Study text:
Management of Chronic Segmental Postinflammatory Sigmoid Stricture with Colon Obstruction
Surgical resection of the strictured sigmoid colon segment is the recommended next step in management for this patient with chronic segmental postinflammatory stricture causing colon obstruction and prominent proximal stool retention.
Diagnosis
This patient presents with a chronic segmental postinflammatory stricture of the proximal sigmoid colon with colon obstruction and prominent proximal stool retention, identified on CT abdomen/pelvis (CTAP). The patient has a history of exploratory laparotomy for gunshot wound (GSW) and notably does not have symptoms of diarrhea, fever, or weight loss.
The diagnosis is likely a postoperative/post-traumatic stricture of the sigmoid colon resulting from:
- Previous trauma from GSW
- Subsequent surgical intervention (exploratory laparotomy)
- Postinflammatory changes leading to fibrosis and stricture formation
Initial Evaluation
Before proceeding with definitive management:
- Review complete surgical history, including details of the exploratory laparotomy
- Assess severity of obstruction and patient's current symptoms
- Evaluate for signs of complete vs. partial obstruction
- Check for electrolyte abnormalities and signs of dehydration
Management Algorithm
Step 1: Colonoscopy with Biopsy
- Perform colonoscopy to:
- Visualize the stricture
- Obtain biopsies to rule out malignancy
- Assess the degree of narrowing
Colonoscopy is crucial as sigmoid strictures that prevent passage of a colonoscope should be resected when the cause is not apparent 1.

Action item: Resume the text on managing postinflammatory sigmoid stricture after its last sentence, adding the next steps of its management algorithm. The items after this text are unrelated material and stand on their own.

Dataset records
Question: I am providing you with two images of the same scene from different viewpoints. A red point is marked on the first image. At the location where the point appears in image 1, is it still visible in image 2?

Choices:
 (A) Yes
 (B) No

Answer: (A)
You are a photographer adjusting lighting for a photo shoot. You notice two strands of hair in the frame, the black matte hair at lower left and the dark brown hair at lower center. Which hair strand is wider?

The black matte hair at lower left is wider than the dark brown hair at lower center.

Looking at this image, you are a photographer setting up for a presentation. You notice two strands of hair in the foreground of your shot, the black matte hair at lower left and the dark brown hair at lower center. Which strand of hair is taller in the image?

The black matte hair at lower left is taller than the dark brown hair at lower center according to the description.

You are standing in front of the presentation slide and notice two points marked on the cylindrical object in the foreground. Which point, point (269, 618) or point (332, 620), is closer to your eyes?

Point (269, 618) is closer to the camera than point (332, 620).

---

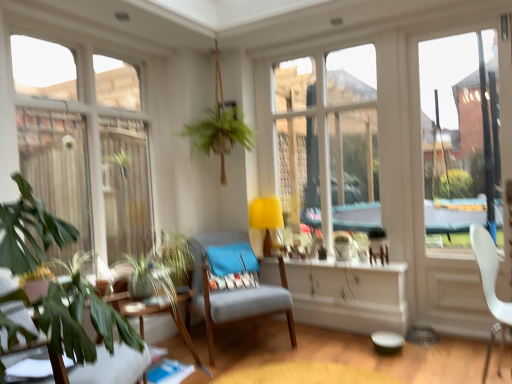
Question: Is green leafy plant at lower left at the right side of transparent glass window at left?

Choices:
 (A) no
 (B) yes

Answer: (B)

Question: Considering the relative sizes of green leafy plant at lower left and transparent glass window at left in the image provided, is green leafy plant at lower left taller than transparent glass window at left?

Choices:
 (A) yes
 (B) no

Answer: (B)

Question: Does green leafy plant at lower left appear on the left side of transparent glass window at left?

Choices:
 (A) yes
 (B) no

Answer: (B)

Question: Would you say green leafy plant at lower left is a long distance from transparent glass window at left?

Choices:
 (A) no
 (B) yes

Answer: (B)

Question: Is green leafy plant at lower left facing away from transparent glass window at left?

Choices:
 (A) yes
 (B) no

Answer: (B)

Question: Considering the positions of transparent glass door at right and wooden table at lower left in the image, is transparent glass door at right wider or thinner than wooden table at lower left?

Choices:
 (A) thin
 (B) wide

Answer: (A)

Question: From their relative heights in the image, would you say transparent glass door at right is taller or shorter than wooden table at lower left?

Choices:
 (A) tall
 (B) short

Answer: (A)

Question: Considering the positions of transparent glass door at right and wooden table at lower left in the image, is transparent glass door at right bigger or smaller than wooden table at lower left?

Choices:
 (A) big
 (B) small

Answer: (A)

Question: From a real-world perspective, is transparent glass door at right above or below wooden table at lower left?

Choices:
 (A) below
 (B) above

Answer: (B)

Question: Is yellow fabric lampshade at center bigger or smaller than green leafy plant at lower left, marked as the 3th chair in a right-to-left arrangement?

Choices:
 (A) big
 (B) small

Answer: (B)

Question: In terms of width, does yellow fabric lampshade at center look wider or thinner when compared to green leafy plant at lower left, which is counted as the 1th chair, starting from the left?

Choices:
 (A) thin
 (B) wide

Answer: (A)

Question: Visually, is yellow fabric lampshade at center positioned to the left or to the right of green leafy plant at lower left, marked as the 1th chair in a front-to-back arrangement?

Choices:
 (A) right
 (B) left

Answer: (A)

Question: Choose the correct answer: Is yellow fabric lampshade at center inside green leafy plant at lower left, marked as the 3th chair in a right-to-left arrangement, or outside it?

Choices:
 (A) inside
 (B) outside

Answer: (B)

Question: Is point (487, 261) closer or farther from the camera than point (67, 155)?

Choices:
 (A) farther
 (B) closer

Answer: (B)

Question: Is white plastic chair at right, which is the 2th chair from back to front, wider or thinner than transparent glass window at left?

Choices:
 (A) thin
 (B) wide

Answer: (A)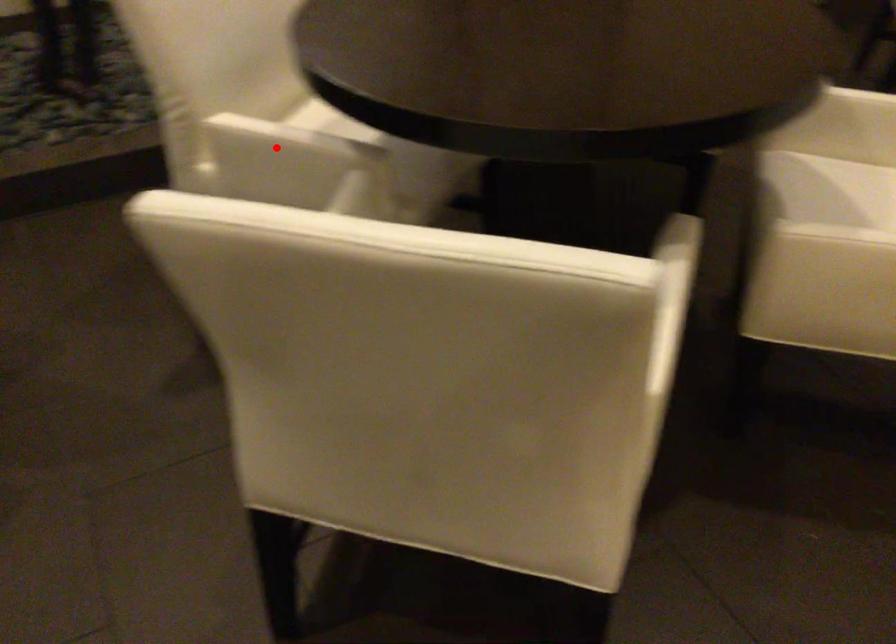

* * *

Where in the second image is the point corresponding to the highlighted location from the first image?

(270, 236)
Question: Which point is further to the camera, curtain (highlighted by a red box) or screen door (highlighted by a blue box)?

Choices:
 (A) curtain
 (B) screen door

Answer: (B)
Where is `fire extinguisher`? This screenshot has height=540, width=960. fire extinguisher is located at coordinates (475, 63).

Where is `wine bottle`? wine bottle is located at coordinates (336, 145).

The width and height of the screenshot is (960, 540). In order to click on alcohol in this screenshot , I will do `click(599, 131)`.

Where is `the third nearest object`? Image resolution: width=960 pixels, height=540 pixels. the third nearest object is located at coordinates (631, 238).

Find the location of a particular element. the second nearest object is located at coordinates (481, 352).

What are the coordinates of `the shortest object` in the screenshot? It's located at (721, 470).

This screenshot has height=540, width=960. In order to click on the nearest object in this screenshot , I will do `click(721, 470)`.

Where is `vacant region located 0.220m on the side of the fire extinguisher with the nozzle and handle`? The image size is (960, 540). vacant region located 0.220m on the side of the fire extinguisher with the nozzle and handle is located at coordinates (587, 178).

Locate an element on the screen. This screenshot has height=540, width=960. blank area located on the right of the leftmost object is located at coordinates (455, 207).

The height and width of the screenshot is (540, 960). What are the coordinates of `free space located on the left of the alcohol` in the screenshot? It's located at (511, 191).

Result for this task:
Step 2: Decompression (if needed)
- For significant obstruction causing acute symptoms:
- Consider endoscopic decompression as a temporizing measure
- Water-soluble contrast administration may help assess the degree of obstruction 2
Step 3: Definitive Treatment
- Surgical resection is the definitive treatment of choice:
- Segmental sigmoid colectomy with primary anastomosis
- Consider laparoscopic approach if technically feasible
The rationale for surgical management is based on:
- Chronic nature of the stricture
- Presence of obstruction with proximal stool retention
- Risk of complete obstruction if left untreated
- Need to rule out malignancy definitively (even with negative biopsies)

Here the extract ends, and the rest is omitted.